CEO produsen utama Saudi Aramco meredakan kekhawatiran tentang kelebihan pasokan minyak global, dengan alasan permintaan yang kuat di negara-negara berkembang, yang dipimpin oleh China dan AS, dengan total konsumsi mencapai rekor tertinggi tahun lalu dan diperkirakan akan meningkat lebih lanjut pada tahun 2026.

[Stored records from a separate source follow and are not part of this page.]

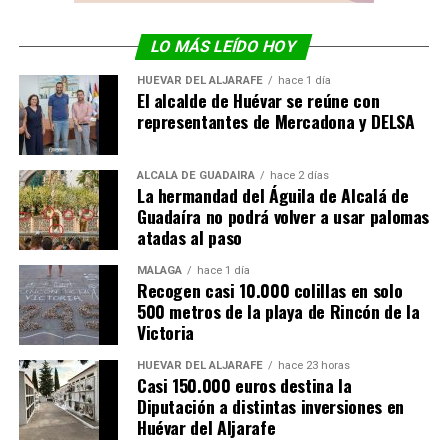
LO MÁS LEÍDO HOY
HUÉVAR DEL ALJARAFE
hace 1 día
El alcalde de Huévar se reúne con
representantes de Mercadona y DELSA
ALCALÁ DE GUADAÍRA
hace 2 días
La hermandad del Águila de Alcalá de
Guadaíra no podrá volver a usar palomas
atadas al paso
MÁLAGA
hace 1 día
Recogen casi 10.000 colillas en solo
500 metros de la playa de Rincón de la
Victoria
HUÉVAR DEL ALJARAFE
hace 23 horas
Casi 150.000 euros destina la
Diputación a distintas inversiones en
Huévar del Aljarafe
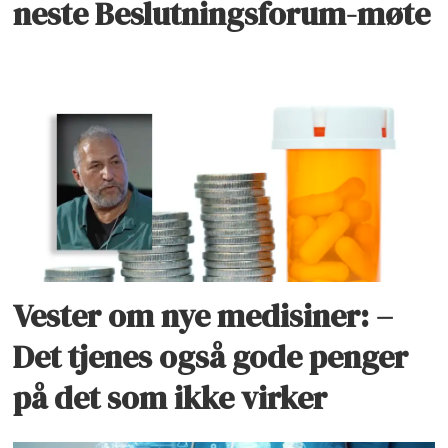
neste Beslutningsforum-møte
Vester om nye medisiner: –
Det tjenes også gode penger
på det som ikke virker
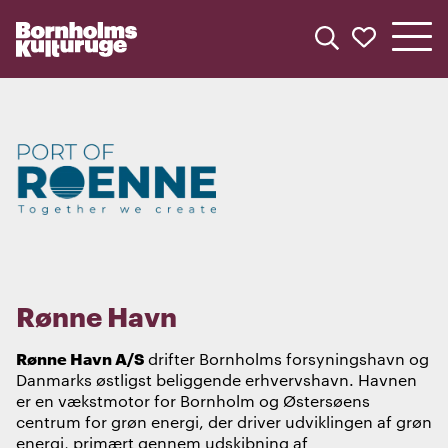
Min kult
Søg
Søg
Rønne Havn
Rønne Havn A/S
drifter Bornholms forsyningshavn og
Danmarks østligst beliggende erhvervshavn. Havnen
er en vækstmotor for Bornholm og Østersøens
centrum for grøn energi, der driver udviklingen af grøn
energi, primært gennem udskibning af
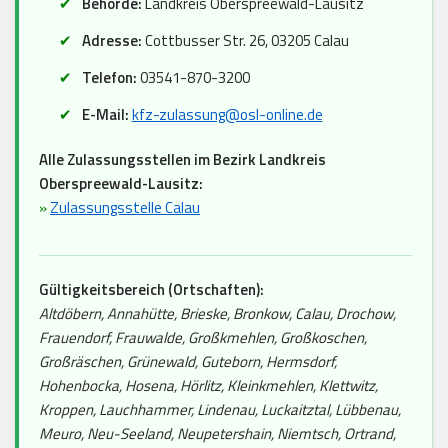
Behörde:
Landkreis Oberspreewald-Lausitz
Adresse:
Cottbusser Str. 26, 03205 Calau
Telefon:
03541-870-3200
E-Mail:
kfz-zulassung@osl-online.de
Alle Zulassungsstellen im Bezirk Landkreis
Oberspreewald-Lausitz:
»
Zulassungsstelle Calau
Gültigkeitsbereich (Ortschaften):
Altdöbern, Annahütte, Brieske, Bronkow, Calau, Drochow,
Frauendorf, Frauwalde, Großkmehlen, Großkoschen,
Großräschen, Grünewald, Guteborn, Hermsdorf,
Hohenbocka, Hosena, Hörlitz, Kleinkmehlen, Klettwitz,
Kroppen, Lauchhammer, Lindenau, Luckaitztal, Lübbenau,
Meuro, Neu-Seeland, Neupetershain, Niemtsch, Ortrand,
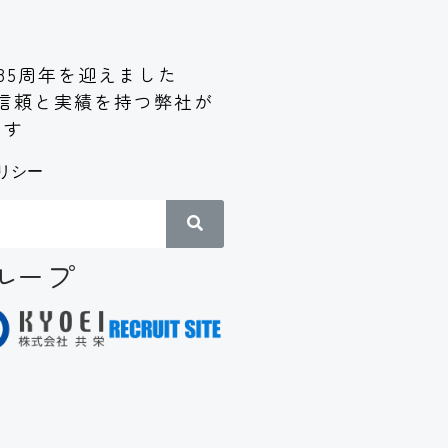
85周年を迎えました
信頼と実績
を持つ弊社が
ます
リシー
ループ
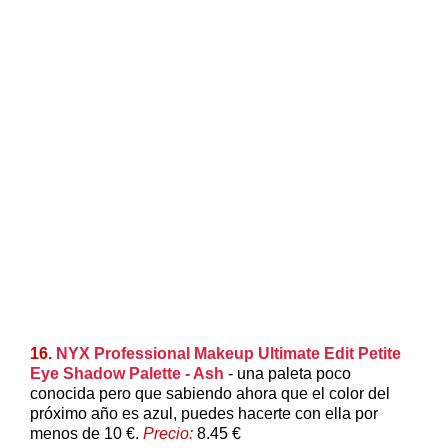
16.
NYX Professional Makeup Ultimate Edit Petite
Eye Shadow Palette - Ash
- una paleta poco
conocida pero que sabiendo ahora que el color del
próximo año es azul, puedes hacerte con ella por
menos de 10 €.
Precio:
8.45 €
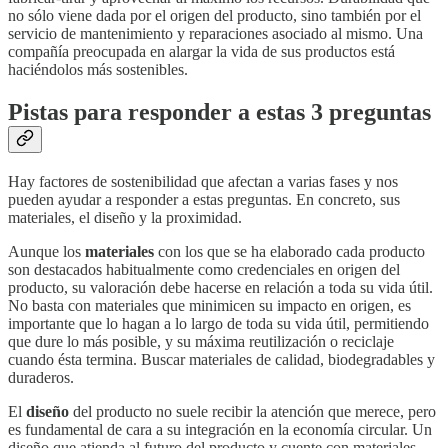
no sólo viene dada por el origen del producto, sino también por el
servicio de mantenimiento y reparaciones asociado al mismo. Una
compañía preocupada en alargar la vida de sus productos está
haciéndolos más sostenibles.
Pistas para responder a estas 3 preguntas
Hay factores de sostenibilidad que afectan a varias fases y nos
pueden ayudar a responder a estas preguntas. En concreto, sus
materiales, el diseño y la proximidad.
Aunque los
materiales
con los que se ha elaborado cada producto
son destacados habitualmente como credenciales en origen del
producto, su valoración debe hacerse en relación a toda su vida útil.
No basta con materiales que minimicen su impacto en origen, es
importante que lo hagan a lo largo de toda su vida útil, permitiendo
que dure lo más posible, y su máxima reutilización o reciclaje
cuando ésta termina. Buscar materiales de calidad, biodegradables y
duraderos.
El
diseño
del producto no suele recibir la atención que merece, pero
es fundamental de cara a su integración en la economía circular. Un
diseño que atienda al futuro del producto y cuente con materiales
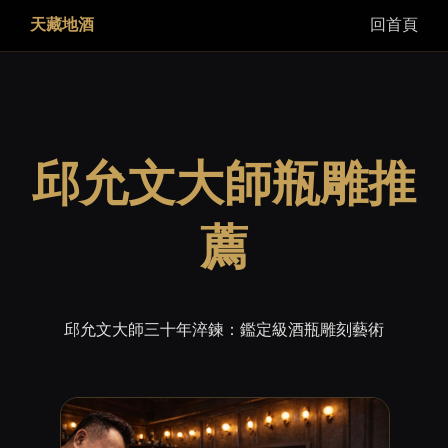
天藏地酒
回首頁
邱允文大師瓶雕推
薦
邱允文大師三十年淬鍊：鑑定級酒瓶雕刻藝術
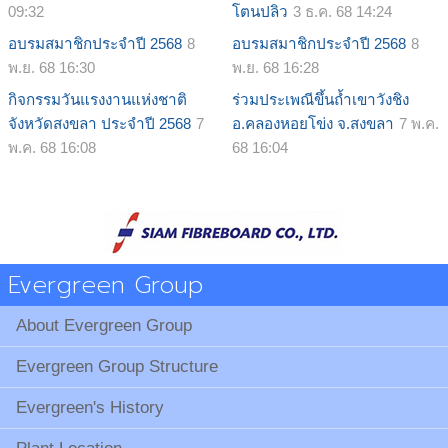
09:32
โตนปลิว
3 ธ.ค. 68 14:24
อบรมสมาชิกประจำปี 2568
8
อบรมสมาชิกประจำปี 2568
8
พ.ย. 68 16:30
พ.ย. 68 16:28
กิจกรรมวันแรงงานแห่งชาติ
ร่วมประเพณีขึ้นถ้ำเขาวังชิง
จังหวัดสงขลา ประจำปี 2568
7
อ.คลองหอยโข่ง จ.สงขลา
7 พ.ค.
พ.ค. 68 16:08
68 16:04
Evergreen Group
About Evergreen Group
Evergreen Group Structure
Evergreen's History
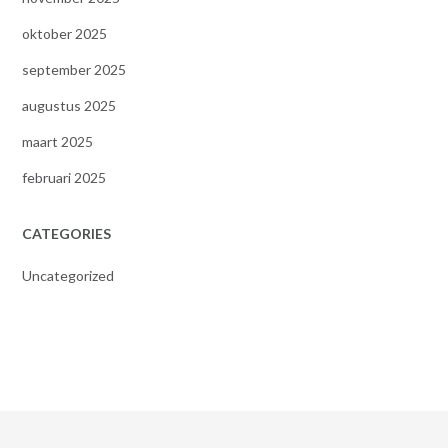
oktober 2025
september 2025
augustus 2025
maart 2025
februari 2025
CATEGORIES
Uncategorized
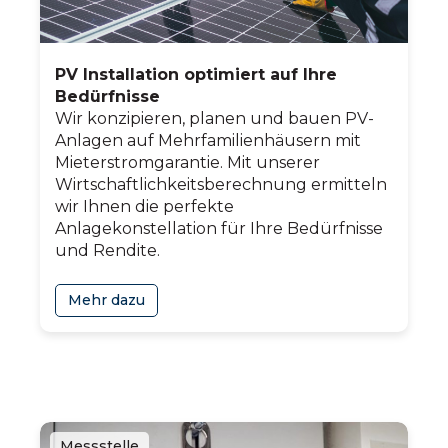
PV Installation optimiert auf Ihre
Bedürfnisse
Wir konzipieren, planen und bauen PV-
Anlagen auf Mehrfamilienhäusern mit
Mieterstromgarantie. Mit unserer
Wirtschaftlichkeitsberechnung ermitteln
wir Ihnen die perfekte
Anlagekonstellation für Ihre Bedürfnisse
und Rendite.
Mehr dazu
Messstelle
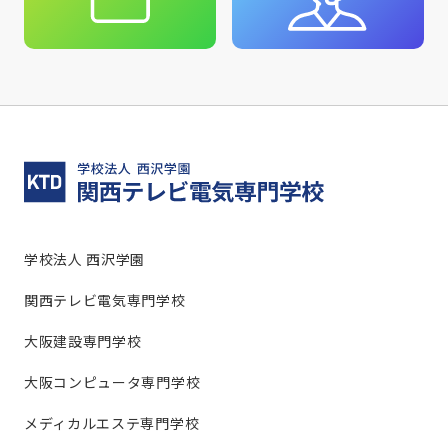
学校法人 西沢学園
関西テレビ電気専門学校
大阪建設専門学校
大阪コンピュータ専門学校
メディカルエステ専門学校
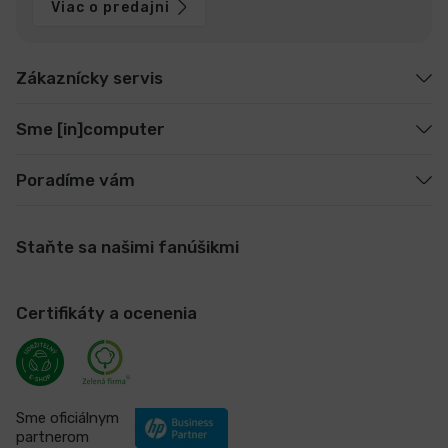
Viac o predajni
Zákaznícky servis
Sme [in]computer
Poradíme vám
Staňte sa našimi fanúšikmi
Certifikáty a ocenenia
Sme oficiálnym
partnerom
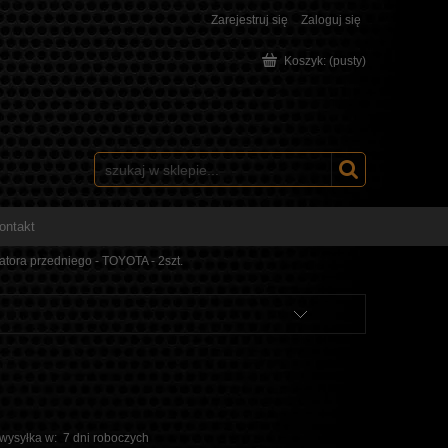
Zarejestruj się
Zaloguj się
Koszyk:
(pusty)
ontakt
atora przedniego - TOYOTA - 2szt.
 wysyłka w:
7 dni roboczych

Sementara itu Badan Energi Internasional (IEA) menegaskan kembali bahwa pasokan minyak global kemungkinan akan melebihi permintaan tahun ini, bahkan setelah sedikit merevisi perkiraan pertumbuhan permintaannya ke atas.

Namun, kenaikan harga minyak tetap terbatas di tengah kekhawatiran yang masih ada tentang peningkatan pasokan, bersamaan dengan prospek gencatan senjata di Ukraina dan meredanya ancaman AS terhadap Iran.

Analyst Vibiz Research Center memperkirakan untuk perdagangan selanjutnya, harga minyak dapat bergerak turun dengan peningkatan pasokan minyak mentah mingguan AS dan tercapainya kemajuan perundingan Rusia-Ukraina memicu pemulihan pasokan minyak. Namun harga minyak dapat menguat dengan penguatan ekonomi memicu harapan peningkatan permintaan. Harga minyak mentah berjangka WTI diperkirakan bergerak dalam kisaran Resistance $60,47-$61,57. Namun jika turun, akan bergerak dalam kisaran Support $58,61-$57,85.